Among those scheduled to speak at a welcoming ceremony in St. Peter's Square on Saturday, the vigil of Pentecost, will be Dr. Paul Bhatti, brother of Shahbaz Bhatti, Pakistan’s former Catholic minister for minorities who was gunned down by Islamic extremists in 2011.
Shahbaz Bhatti was very close to the Sant’Egidio lay community, one of the largest movements to be created after the Second Vatican Council.
A month after his death, Paul came to Rome with Shahbaz’s Bible which is now on show in a side chapel dedicated to the New Martyrs in Sant’Egidio’s church of St. Bartholomew on Tiber Island in Rome. A campaign is underway to have Bhatti canonized as a martyr for the faith.

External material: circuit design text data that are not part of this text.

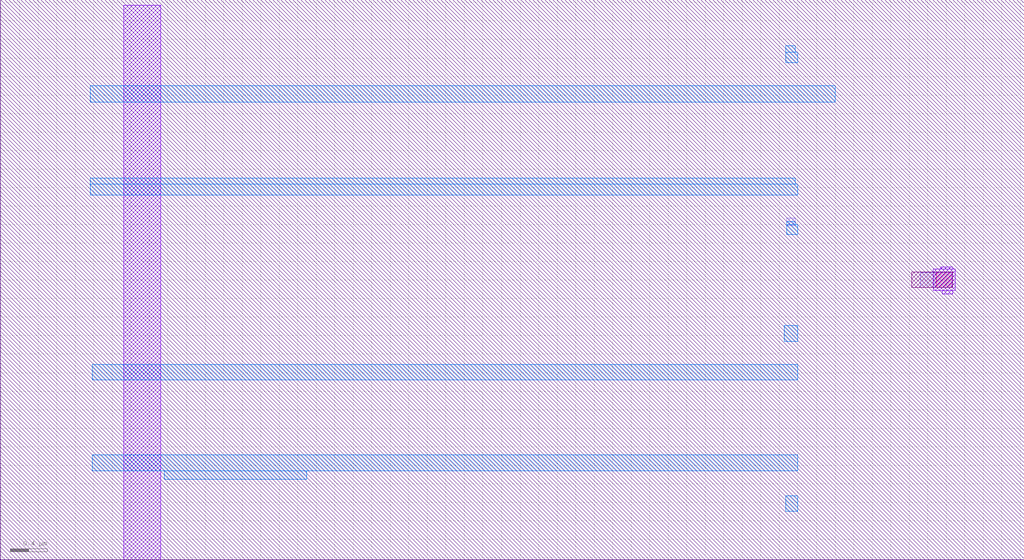
<source format=lef>
VERSION 5.7 ;
  NOWIREEXTENSIONATPIN ON ;
  DIVIDERCHAR "/" ;
  BUSBITCHARS "[]" ;
UNITS
  DATABASE MICRONS 200 ;
END UNITS

LAYER via2
  TYPE CUT ;
END via2

LAYER via
  TYPE CUT ;
END via

LAYER nwell
  TYPE MASTERSLICE ;
END nwell

LAYER via3
  TYPE CUT ;
END via3

LAYER pwell
  TYPE MASTERSLICE ;
END pwell

LAYER via4
  TYPE CUT ;
END via4

LAYER mcon
  TYPE CUT ;
END mcon

LAYER met6
  TYPE ROUTING ;
  WIDTH 0.030000 ;
  SPACING 0.040000 ;
  DIRECTION HORIZONTAL ;
END met6

LAYER met1
  TYPE ROUTING ;
  WIDTH 0.140000 ;
  SPACING 0.140000 ;
  DIRECTION HORIZONTAL ;
END met1

LAYER met3
  TYPE ROUTING ;
  WIDTH 0.300000 ;
  SPACING 0.300000 ;
  DIRECTION HORIZONTAL ;
END met3

LAYER met2
  TYPE ROUTING ;
  WIDTH 0.140000 ;
  SPACING 0.140000 ;
  DIRECTION HORIZONTAL ;
END met2

LAYER met4
  TYPE ROUTING ;
  WIDTH 0.300000 ;
  SPACING 0.300000 ;
  DIRECTION HORIZONTAL ;
END met4

LAYER met5
  TYPE ROUTING ;
  WIDTH 1.600000 ;
  SPACING 1.600000 ;
  DIRECTION HORIZONTAL ;
END met5

LAYER li1
  TYPE ROUTING ;
  WIDTH 0.170000 ;
  SPACING 0.170000 ;
  DIRECTION HORIZONTAL ;
END li1

MACRO sky130_hilas_swc4x1biascell
  CLASS BLOCK ;
  FOREIGN sky130_hilas_swc4x1biascell ;
  ORIGIN 3.610 3.820 ;
  SIZE 11.050 BY 6.050 ;
  OBS
      LAYER nwell ;
        RECT 4.880 -0.210 4.970 -0.130 ;
        RECT 6.320 -0.720 6.670 -0.710 ;
        RECT 6.320 -0.880 6.490 -0.720 ;
        RECT 6.660 -0.880 6.670 -0.720 ;
      LAYER li1 ;
        RECT 6.230 -0.880 6.670 -0.710 ;
      LAYER mcon ;
        RECT 6.490 -0.880 6.670 -0.710 ;
      LAYER met1 ;
        RECT -2.280 -3.820 -1.880 2.170 ;
        RECT 6.540 -0.680 6.670 -0.660 ;
        RECT 6.460 -0.910 6.700 -0.680 ;
        RECT 6.560 -0.950 6.670 -0.910 ;
      LAYER met2 ;
        RECT 4.870 1.660 4.970 1.730 ;
        RECT 4.870 1.550 5.000 1.660 ;
        RECT -2.640 1.120 5.400 1.300 ;
        RECT -2.640 0.240 4.970 0.300 ;
        RECT -2.640 0.120 5.000 0.240 ;
        RECT 4.880 -0.200 4.970 -0.170 ;
        RECT 4.880 -0.310 5.000 -0.200 ;
        RECT 4.850 -1.460 5.000 -1.290 ;
        RECT -2.620 -1.880 5.000 -1.710 ;
        RECT -2.620 -2.860 5.000 -2.690 ;
        RECT -1.840 -2.950 -0.300 -2.860 ;
        RECT 4.870 -3.300 5.000 -3.130 ;
  END
END sky130_hilas_swc4x1biascell
END LIBRARY


</source>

Speaking to reporters yesterday, Archbishop Rino Fisichella, president of the Pontifical Council for Promoting the New Evangelization, said the Vatican hopes “to create a moment of encounter, of prayer, exchange, and listening” at the weekend’s events that would give strength and motivation to the new evangelization.

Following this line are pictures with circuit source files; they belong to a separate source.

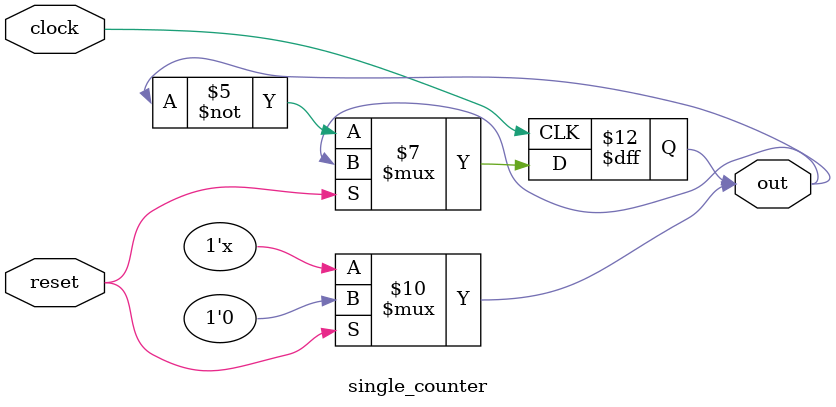
<source format=v>
module single_counter(out, clock, reset);
input clock, reset;
output out;
reg out;
always @(reset)
	if(reset == 1) out = 0;

always @(posedge clock)
	if(reset == 0) out = ~out;
endmodule

</source>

He said around 150 different ecclesial realities from all round the world are registered, “attesting to the fact that the Church's catholicity knows no boundaries.”
Under the slogan, “I Believe! Increase our Faith”, the gathering will begin with a pilgrimage for the various groups to the tomb of St. Peter throughout the morning of 18 May starting from 7:00am. Then, at 3:00pm, a welcoming ceremony with reflection, music, and testimonials will be held in St. Peter's Square.
Pope Francis will join the celebration with a moment of prayer in front of the image of the Virgin Mary Salus Populi Romani, after which Paul Bhatti will speak, along with Irish writer and editorialist John Waters, who will talk about how he rediscovered the faith after years of darkness. Representatives of the movements will then ask the Holy Father some questions, to which the Pope will give unscripted answers.
The Vatican said that among those present will also be a large number of people with various disabilities, the parents of a child killed in the earthquake in L'Aquila, Italy, and Italian politicians belonging to the Communion and Liberation movement.
The event will conclude with the celebration of Mass, presided by Pope Francis, on Sunday, 19 May, at 10:00am in St. Peter's Square.
This is only the third such meeting of all the movements to take place: the previous two meetings were held by Benedict XVI in 2006 and Blessed John Paul II in 1998.